10P - DS-6000a, a novel CDH6-targeting antibody-drug conjugate with a novel DNA topoisomerase I inhibitor DXd, demonstrates potent antitumor activity in preclinical models

Background

Human Cadherin 6 (CDH6) is a single transmembrane protein consisting of 790 amino acids classified into the type 2 cadherin family. Human CDH6 is specifically expressed in the brain and kidneys during the development phase and has been reported to systemically decrease CDH6 expression in the adult body. CDH6 expression is increased specifically in renal cell carcinoma (RCC) and ovarian cancer (OVC). Therefore, CDH6 could be an attractive target for cancer therapy. We created DS-6000a, a CDH6-targeting antibody-drug conjugate (ADC) using an enzymatically cleavable tetrapeptide-based linker, and a high drug-to-antibody ratio (DAR 7 to 8) with a novel DNA topoisomerase I inhibitor (DXd). In this study, the pharmacological activity and the mechanism of action of DS-6000a were evaluated in preclinical in vitro and in vivo models.

Methods

CDH6 expression was assessed by immunohistochemistry and FCM analysis. Induction of DNA damage and apoptosis to tumor cells by DXd released from DS-6000a were assessed by western blot. In vitro cell growth inhibitory and in vivo antitumor activities of DS-6000a were evaluated using CDH6-high and -low RCC and OVC cell lines, xenograft mouse models and patient derived xenograft (PDX) models.

Results

CDH6 is highly expressed in RCC and OVC patient samples. DS-6000a demonstrated in vitro cell growth inhibitory activity in CDH6-high tumor cells, but not in CDH6-low tumor cells. DNA damage and apoptosis were induced in CDH6-high tumor cells after the in vitro treatment with DXd and DS-6000a, but not with isotype control IgG ADC. DS-6000a exhibited strong antitumor activity with tumor regression in CDH6-high cell lines in mouse xenograft models. DS-6000a also showed high efficacy against PDX models.

Conclusions

Based on these preclinical results, DS-6000a could provide a valuable therapy with a potential benefit in CDH6-expressing cancers at the clinical setting.

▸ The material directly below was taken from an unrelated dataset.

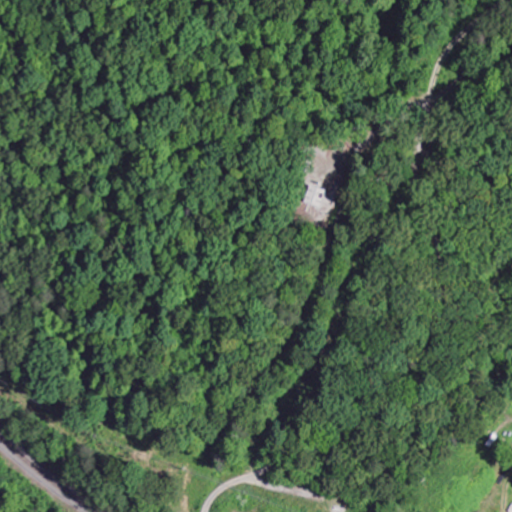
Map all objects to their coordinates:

Clinical trial identification

NCT04707248. First Posted: January 13, 2021.

Editorial acknowledgement

Hirokazu Suzuki, Shotaro Nagase, Chiemi Saito, Motoko Nagata, Yuki Kaneda, Kokichi Honda, Takashi Nakada, Riki Goto, Yusuke Myobatake, Yuki Abe, and Toshinori Agatsuma

Daiichi Sankyo Co., Ltd., 1-2-58 Hiromachi, Shinagawa-ku, Tokyo 140-8710, Japan; E-mail: suzuki.hirokazu.yc@daiichisankyo.co.jp

Legal entity responsible for the study

Hirokazu Suzuki.

Funding

Has not received any funding.

Disclosure

H. Suzuki, S. Nagase, C. Saito, M. Nagata, Y. Kaneda, K. Honda, Y. Nishiya, T. Honda, T. Nakada, R. Goto, T. Ishizaka, Y. Myobatake, Y.Abe, T. Agatsuma: Financial Interests, Personal, Full Employment: Daiichi Sankyo Co. Ltd., Tokyo, Japan.